Ci sei? Insomma io gestico sto blog e mi farebbe molto piacere se tu curassi per noi una rubrica.

– Io? Culturale? Guarda.
L’unica cosa culturale in cui vado forte sono le capitali, le tabelline (però no quella del 7) e i Babilonesi che ho aiutato mia figlia con l’interrogazione di storia.

– Ma no tranquillo. Dai… prendiamoci un caffe’. Viene anche il mio socio Piermario De Dominicis. –

Chi sia Piermario a Latina lo sanno tutti. Per spiegarlo a chi non e’ di Latina, Piermario è uno fisicamente uguale a Willie il bidello dei Simpson ma solo un po’ più burbero.

Se Latina fosse la città dei Simpson fatta coi lego, con tutti i personaggi messi in un punto preciso, Piermario, sicuro, starebbe dentro la libreria del paese.
Le librerie quelle di una volta, piene di polvere e cultura dove io andavo a comprare i libri di Fabio Volo solo per vedere la faccia che faceva appunto Piermario.
Una figura mitologica metà uomo, metà ironia, metà citazioni (Piermario c’ha 3 metà).

Insomma ho passato un’oretta a chiacchierare con sti due.
Piermario, incredibile ma vero, m’ha riempito di complimenti per le cagate che scrivo. E i complimenti di Piermario entrano di diritto al secondo posto della classifica dei complimenti (al primo posto rimangono sempre quelli della prof. di italiano del liceo Emanuela Felli).

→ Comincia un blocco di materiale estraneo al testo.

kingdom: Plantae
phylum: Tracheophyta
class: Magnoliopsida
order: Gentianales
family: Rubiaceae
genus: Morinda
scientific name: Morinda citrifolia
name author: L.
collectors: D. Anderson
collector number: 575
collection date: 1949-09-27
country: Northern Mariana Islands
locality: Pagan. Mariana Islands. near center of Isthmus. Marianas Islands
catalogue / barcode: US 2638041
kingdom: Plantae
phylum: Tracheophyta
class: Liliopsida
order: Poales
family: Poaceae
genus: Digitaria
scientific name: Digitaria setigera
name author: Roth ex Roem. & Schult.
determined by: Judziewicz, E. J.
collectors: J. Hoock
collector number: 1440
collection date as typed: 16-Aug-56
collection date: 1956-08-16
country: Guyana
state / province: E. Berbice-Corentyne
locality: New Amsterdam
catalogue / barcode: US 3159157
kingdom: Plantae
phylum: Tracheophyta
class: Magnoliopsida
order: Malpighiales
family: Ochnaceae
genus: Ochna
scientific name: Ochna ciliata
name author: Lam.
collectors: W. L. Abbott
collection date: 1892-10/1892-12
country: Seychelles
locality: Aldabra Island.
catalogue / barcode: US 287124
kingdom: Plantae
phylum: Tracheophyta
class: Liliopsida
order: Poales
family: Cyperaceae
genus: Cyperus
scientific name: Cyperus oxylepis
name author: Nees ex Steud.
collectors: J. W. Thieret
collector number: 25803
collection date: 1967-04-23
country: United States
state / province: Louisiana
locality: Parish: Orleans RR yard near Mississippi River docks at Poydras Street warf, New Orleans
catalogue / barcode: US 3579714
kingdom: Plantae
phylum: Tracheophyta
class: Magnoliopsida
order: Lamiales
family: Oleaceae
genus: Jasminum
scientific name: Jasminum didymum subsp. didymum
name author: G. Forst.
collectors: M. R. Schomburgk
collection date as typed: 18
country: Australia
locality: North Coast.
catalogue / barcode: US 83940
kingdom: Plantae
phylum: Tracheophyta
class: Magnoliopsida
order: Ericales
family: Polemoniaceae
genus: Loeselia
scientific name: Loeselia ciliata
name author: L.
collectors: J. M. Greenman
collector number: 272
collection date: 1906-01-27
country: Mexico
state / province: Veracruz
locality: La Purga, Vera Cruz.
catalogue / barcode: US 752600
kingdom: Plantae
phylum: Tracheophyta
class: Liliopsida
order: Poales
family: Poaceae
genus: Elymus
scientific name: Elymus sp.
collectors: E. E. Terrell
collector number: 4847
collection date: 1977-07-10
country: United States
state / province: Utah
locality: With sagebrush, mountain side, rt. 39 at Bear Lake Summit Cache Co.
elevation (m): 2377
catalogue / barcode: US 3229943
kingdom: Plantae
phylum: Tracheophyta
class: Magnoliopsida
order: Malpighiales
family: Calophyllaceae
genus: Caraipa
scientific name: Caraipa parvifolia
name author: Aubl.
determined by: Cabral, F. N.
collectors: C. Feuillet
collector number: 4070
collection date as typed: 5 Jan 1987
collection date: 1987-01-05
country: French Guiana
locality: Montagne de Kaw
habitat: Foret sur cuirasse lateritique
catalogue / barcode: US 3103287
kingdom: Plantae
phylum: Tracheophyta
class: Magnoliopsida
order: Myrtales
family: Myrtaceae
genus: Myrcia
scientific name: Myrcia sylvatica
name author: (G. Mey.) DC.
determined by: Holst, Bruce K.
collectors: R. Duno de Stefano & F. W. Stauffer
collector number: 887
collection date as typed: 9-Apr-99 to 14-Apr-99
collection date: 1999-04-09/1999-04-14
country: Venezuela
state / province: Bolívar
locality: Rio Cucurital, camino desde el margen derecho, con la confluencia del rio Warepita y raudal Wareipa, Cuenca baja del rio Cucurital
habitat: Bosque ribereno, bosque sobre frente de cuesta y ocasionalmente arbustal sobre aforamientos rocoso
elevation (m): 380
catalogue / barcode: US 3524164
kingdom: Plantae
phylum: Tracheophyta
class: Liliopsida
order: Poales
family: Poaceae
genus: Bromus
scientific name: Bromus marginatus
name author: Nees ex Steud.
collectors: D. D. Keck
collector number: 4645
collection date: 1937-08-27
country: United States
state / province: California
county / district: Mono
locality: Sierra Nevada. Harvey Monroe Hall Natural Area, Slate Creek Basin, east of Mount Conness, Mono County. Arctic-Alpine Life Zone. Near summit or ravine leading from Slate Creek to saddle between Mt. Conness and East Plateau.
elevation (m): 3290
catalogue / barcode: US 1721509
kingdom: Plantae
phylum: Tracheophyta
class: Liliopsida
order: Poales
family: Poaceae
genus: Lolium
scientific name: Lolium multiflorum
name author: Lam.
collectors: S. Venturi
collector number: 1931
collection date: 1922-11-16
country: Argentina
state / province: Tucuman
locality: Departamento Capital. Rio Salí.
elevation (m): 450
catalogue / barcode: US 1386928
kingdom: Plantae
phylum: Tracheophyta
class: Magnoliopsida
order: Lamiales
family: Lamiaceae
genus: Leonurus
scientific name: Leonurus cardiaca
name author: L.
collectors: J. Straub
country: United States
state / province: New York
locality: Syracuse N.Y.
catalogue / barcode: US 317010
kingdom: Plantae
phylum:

Alla fine abbiamo stabilito quel che segue:

  • – Curerò sta rubrica;
  • – Il caffè lo hanno pagato loro;
  • – L’enciclopedia gliela pago in 24 rate invece che in 12.

Insomma un successone!

Emiliano nasce a Latina sotto il segno del Sagittario.
Secondo Paolo Fox è una persona solare, fedele, ironica ma che tende agli sbalzi d’umore.
Per i nati nella terza decade di Novembre Il colore preferito è il celeste il numero è il 7.
(Però Paolo Fox non ci prende spesso, infatti a me piace il blu e il mio numero fortunato è il 7815).
Uomo coraggioso che da sempre convive con l’orribile pregiudizio che la gente gli ha attaccato addosso e cioè quello di essere un sex symbol e quindi solamente un involucro senza cervello.
Da sempre impegnato nel sociale si batte per il riconoscimento dei diritti dei cervelli degli uomini molto belli.
Come nella migliore tradizione dei Play Boy, ha 3 donne.
Due giovanissime e molto belle, hanno il suo stesso cognome e ricoprono il ruolo di figlie. La terza, quella meno giovane è una sorta di compagna-coinquilina-moglie co.co.pro. Anche lei impegnata nel sociale presiede un’associazione per il recupero degli uomini che credono di essere molto belli ma stupidi e che in realtà non sono per niente belli.
Nel tempo libero adora lavorare mentre nella vita generalmente va in bicicletta.